It is now five years later and the disparity between the US and China in this respect has only gotten worse. But hey, that's a good thing right?
It is now five years later and the disparity between the US and China in this respect has only gotten worse. But hey, that's a good thing right?
When Japan had HSR, they would argue America can't have it because America is large.
With China having HSR, that argument no longer works.
They're pivoting to the standard argument about how America is "too diverse" for infrastructure projects now, but eventually will probably just land on HSR being a racial trait of the inscrutable asiatic or some shit.
Never mind the fact that when America wanted to build highways it paved over black neighborhoods without a second's remorse - meanwhile in China there is a long running tradition of so-called "nail houses", where a single homeowner refused to sell to the government so they had to build around it because they respect people's right to live where they want too much to invoke eminent domain.
They used the same argument about medicare for all.
I still don't really understand how that logic was self evident? Why does the size of the country affect whether social programs can work? If anything it will be more efficient due to economies of scale.
Is it the ""homogenous"" part? That always sounded like a dogwhistle for saying it works in Nordic countries because they don't have those "minorities" dragging everyone down.
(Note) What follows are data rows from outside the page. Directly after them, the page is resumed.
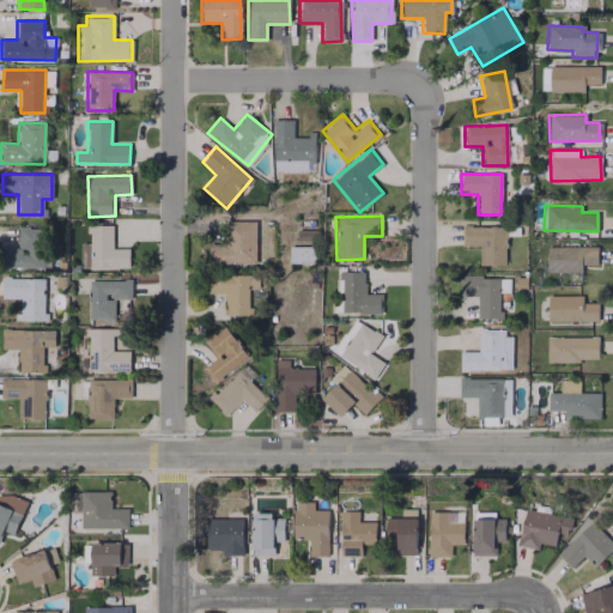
[(256,222),(229,220),(228,242),(208,242),(208,262),(255,262),(256,222)]
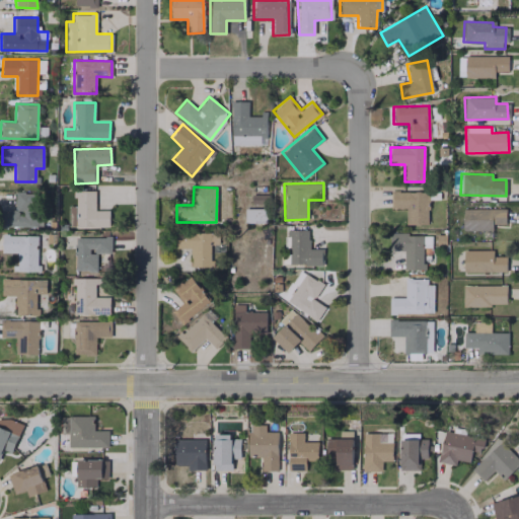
[(94,190),(74,191),(75,206),(68,206),(69,221),(76,221),(76,227),(109,226),(108,210),(95,210),(94,190)]
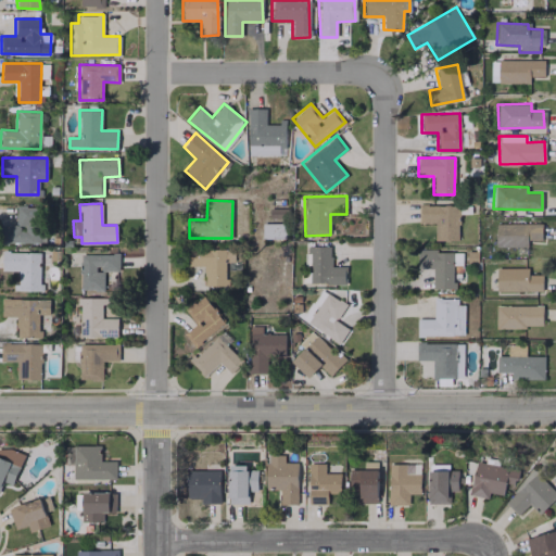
[(419,204),(419,223),(434,224),(434,240),(457,241),(458,205),(419,204)]
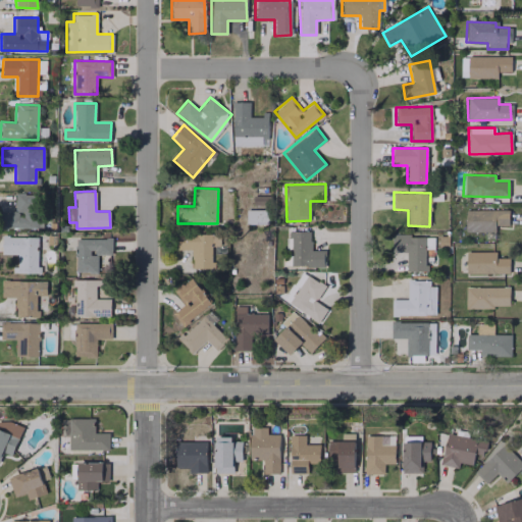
[(38,194),(14,194),(14,212),(1,212),(0,227),(37,228),(38,194)]
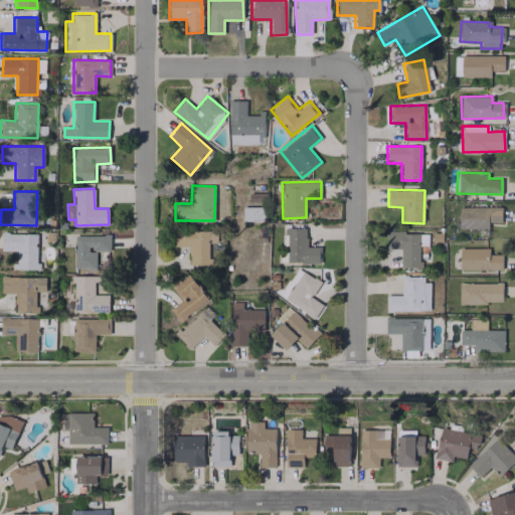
[(243,220),(265,221),(265,207),(243,207),(243,220)]
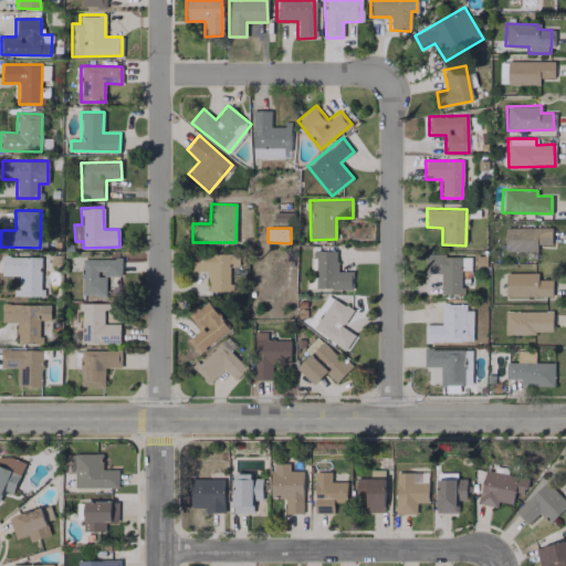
[(504,228),(504,251),(536,251),(536,244),(551,244),(552,228),(504,228)]
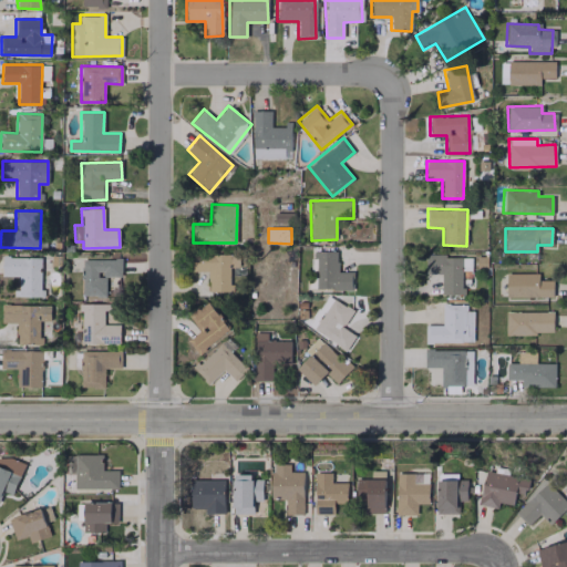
[(352,271),(338,271),(337,250),(312,251),(313,290),(352,289),(352,271)]
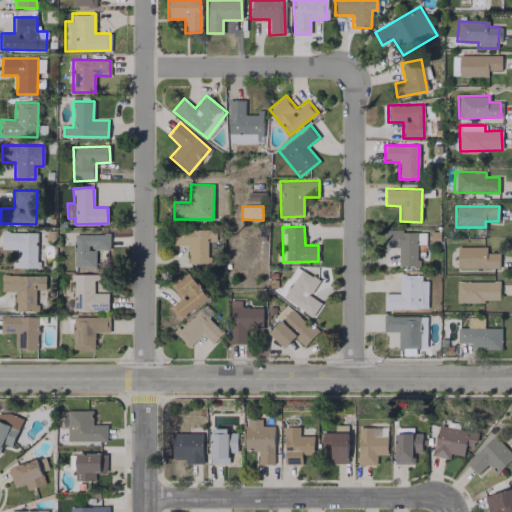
[(16,267),(37,268),(38,246),(44,246),(44,232),(2,231),(2,249),(17,249),(16,267)]
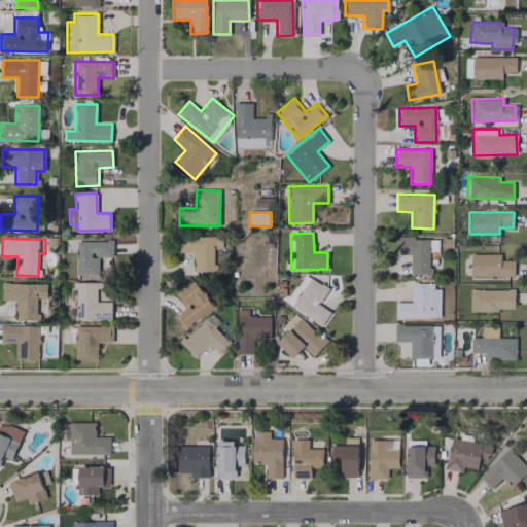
[(194,252),(194,271),(214,272),(214,248),(220,248),(221,240),(180,239),(180,252),(194,252)]
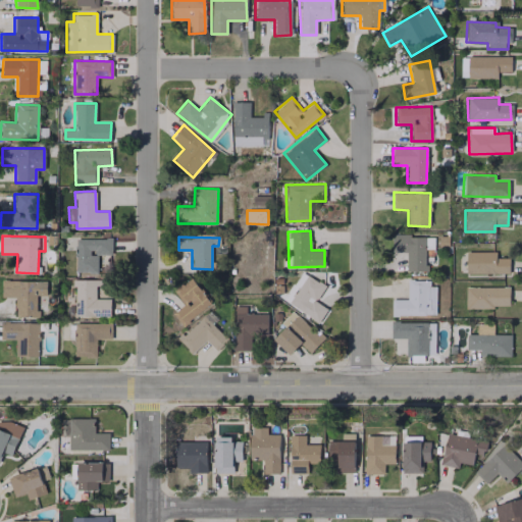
[(111,239),(75,238),(75,272),(97,272),(97,255),(111,255),(111,239)]
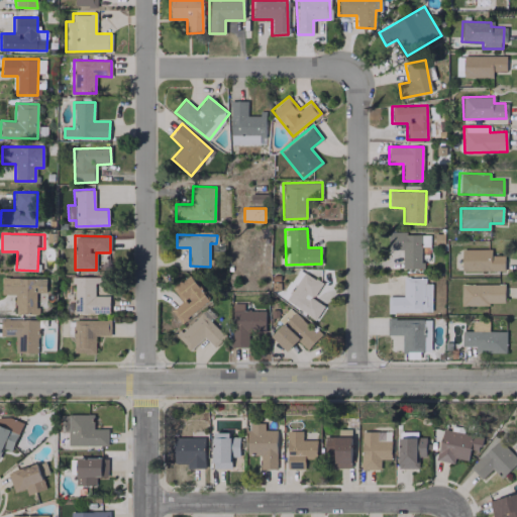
[(421,235),(387,235),(387,251),(402,251),(402,269),(422,269),(421,235)]
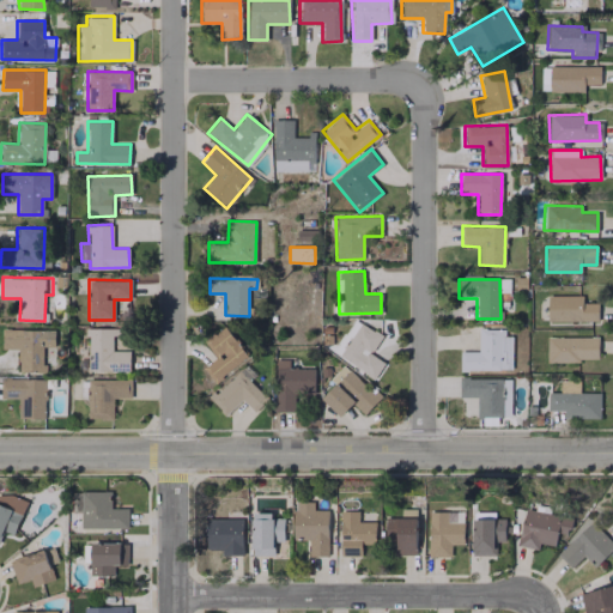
[(547,321),(598,321),(598,303),(582,303),(582,296),(547,296),(547,321)]
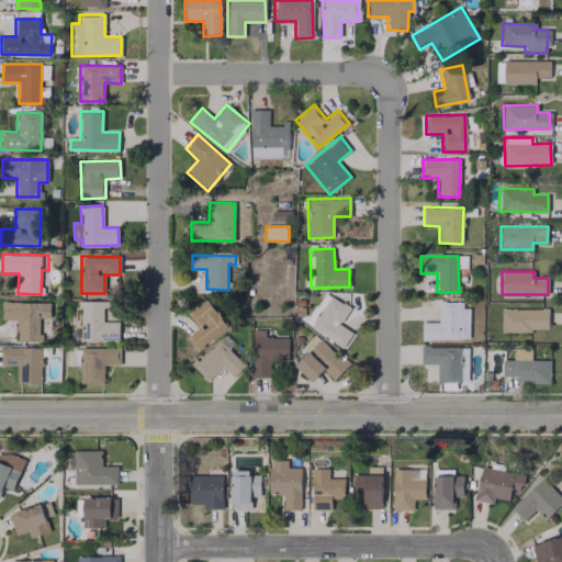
[(352,332),(340,326),(350,306),(325,294),(314,316),(322,319),(315,332),(345,346),(352,332)]
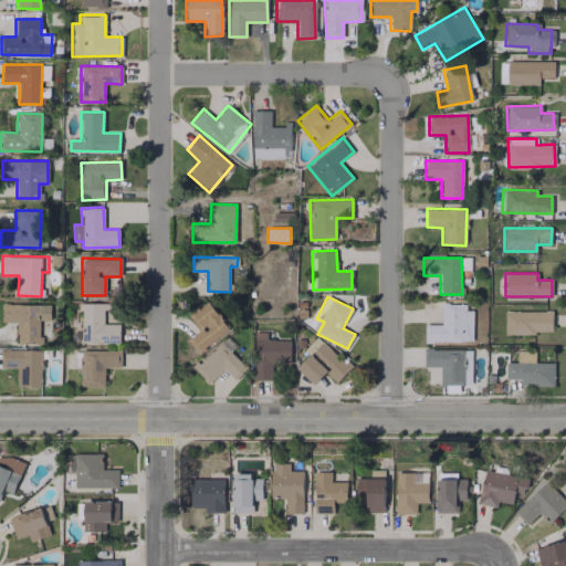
[(187,341),(199,354),(229,326),(206,302),(188,318),(198,329),(187,341)]
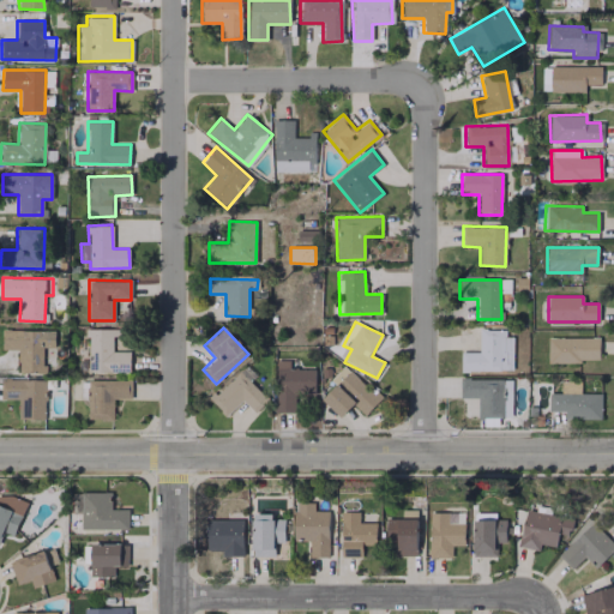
[(88,373),(130,372),(130,351),(112,351),(112,329),(88,329),(88,373)]
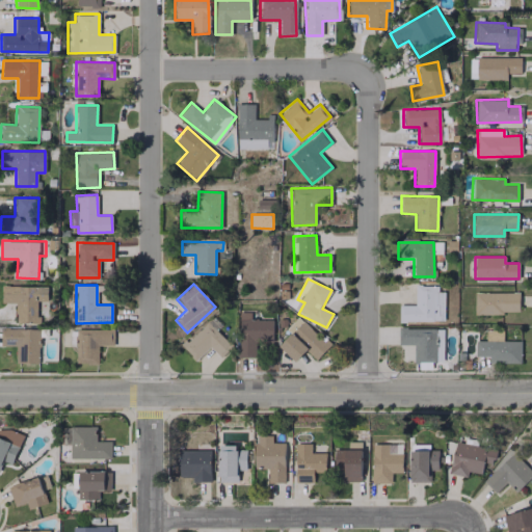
[(2,286),(9,286),(9,287),(21,287),(48,287),(48,301),(37,301),(37,317),(41,317),(41,323),(18,323),(18,316),(16,316),(17,303),(2,303),(2,297),(4,297),(4,291),(2,291),(2,286)]
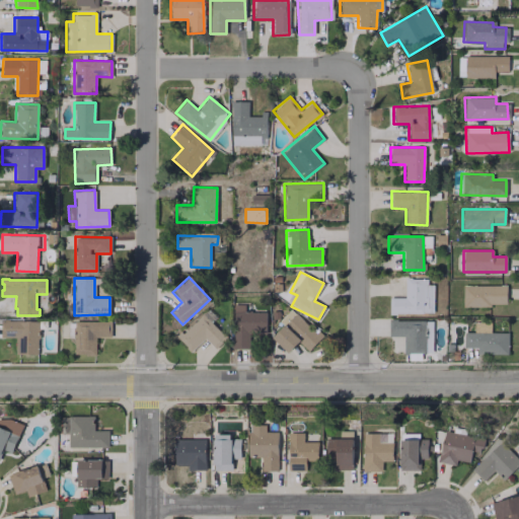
[(425,313),(426,279),(405,279),(404,297),(389,297),(389,313),(425,313)]
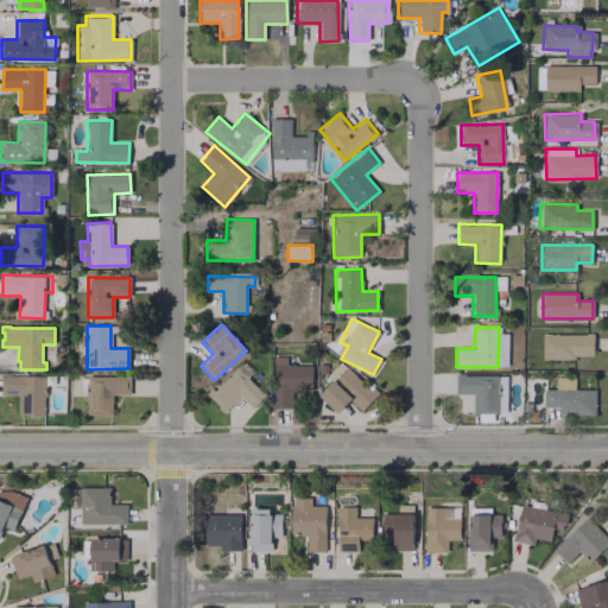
[(543,359),(593,358),(593,334),(542,334),(543,359)]
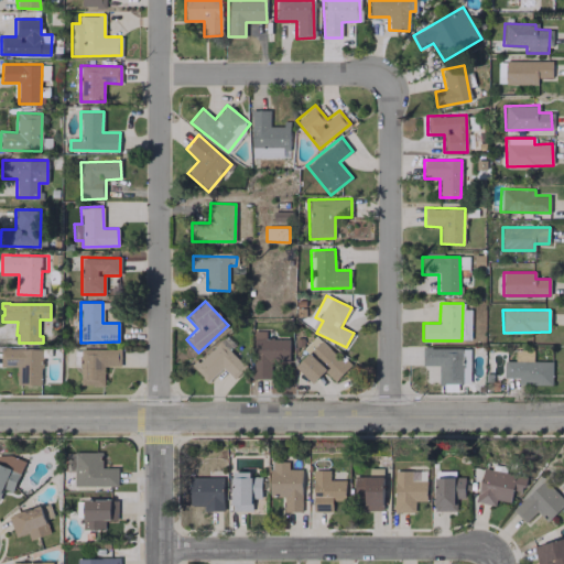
[(289,338),(264,339),(264,333),(252,333),(253,379),(271,379),(271,362),(289,362),(289,338)]
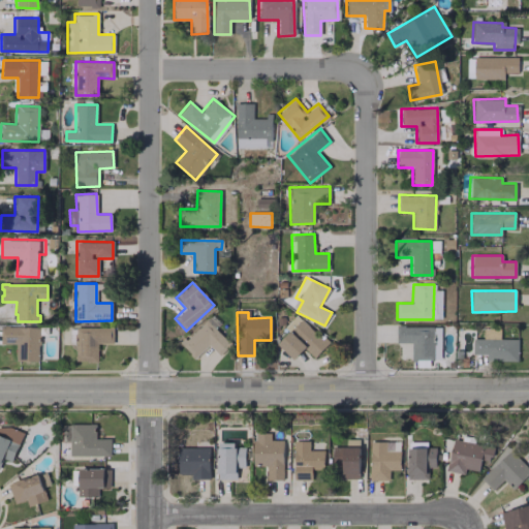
[(208,345),(219,355),(230,344),(215,328),(220,323),(211,314),(181,344),(195,359),(208,345)]
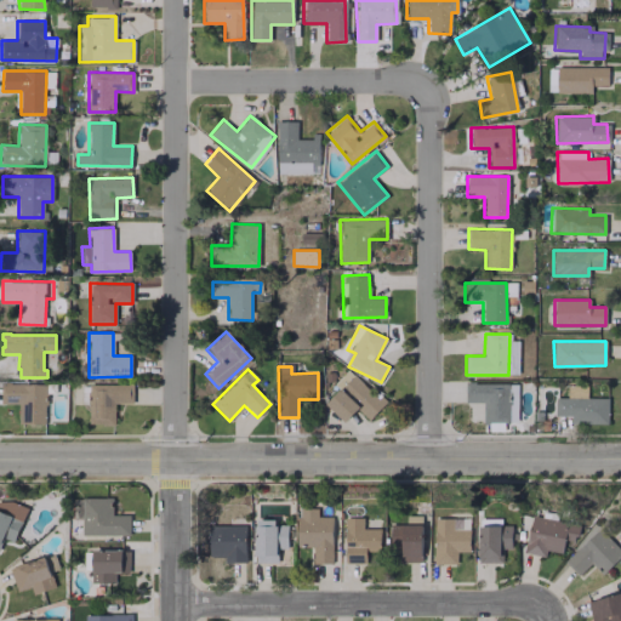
[(369,420),(383,404),(347,370),(334,385),(339,389),(326,404),(346,422),(357,409),(369,420)]
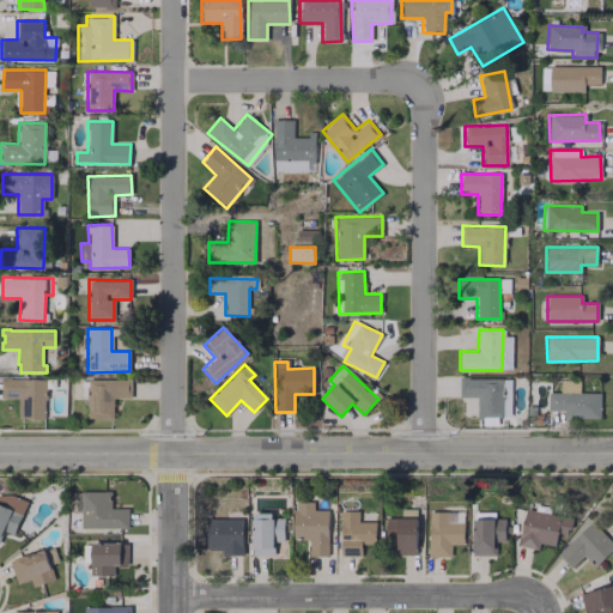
[(460,398),(477,396),(477,418),(502,418),(502,377),(460,378),(460,398)]
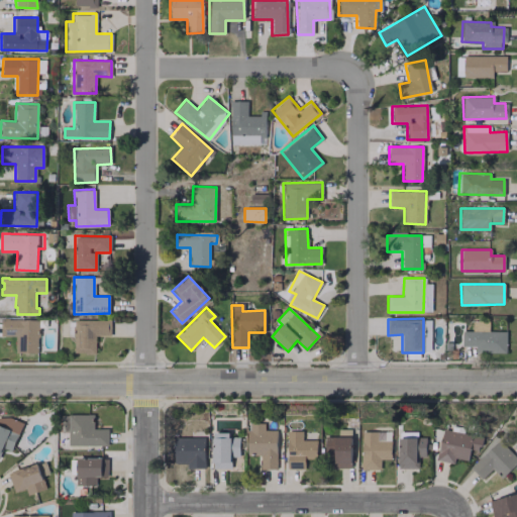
[(15,335),(15,352),(37,353),(38,320),(1,319),(1,335),(15,335)]
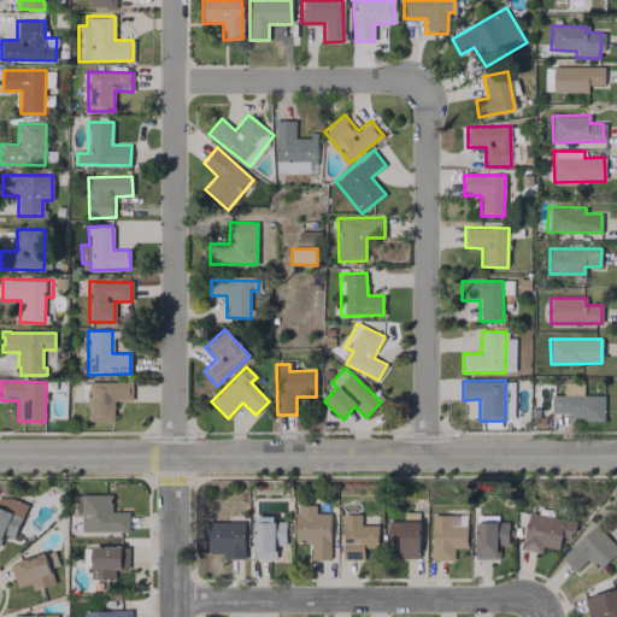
[(89,383),(133,383),(133,401),(115,401),(115,424),(103,423),(103,422),(89,422),(90,403),(88,403),(88,401),(82,403),(81,385),(89,385),(89,383)]
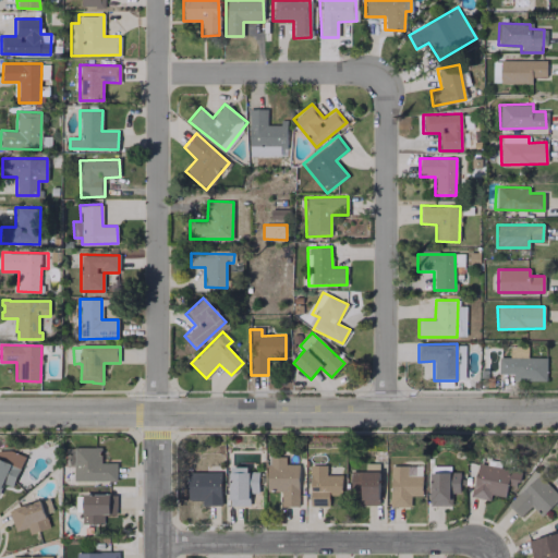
[(546,380),(546,358),(499,358),(499,374),(513,374),(513,380),(546,380)]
Or maybe it's because wealth inequality is too extreme in the US? I still don't see how that logic holds, I mean just fucking take the wealth from the people who have it, if inequality is what prevents a functioning society.
That's exactly it.
And it works, since our health care and ""socialism"" is getting dismantled while immigration is increasing. So when they say it's the fault of the immigrants, that we aren't homogeneous enough, they can point and it will seem true.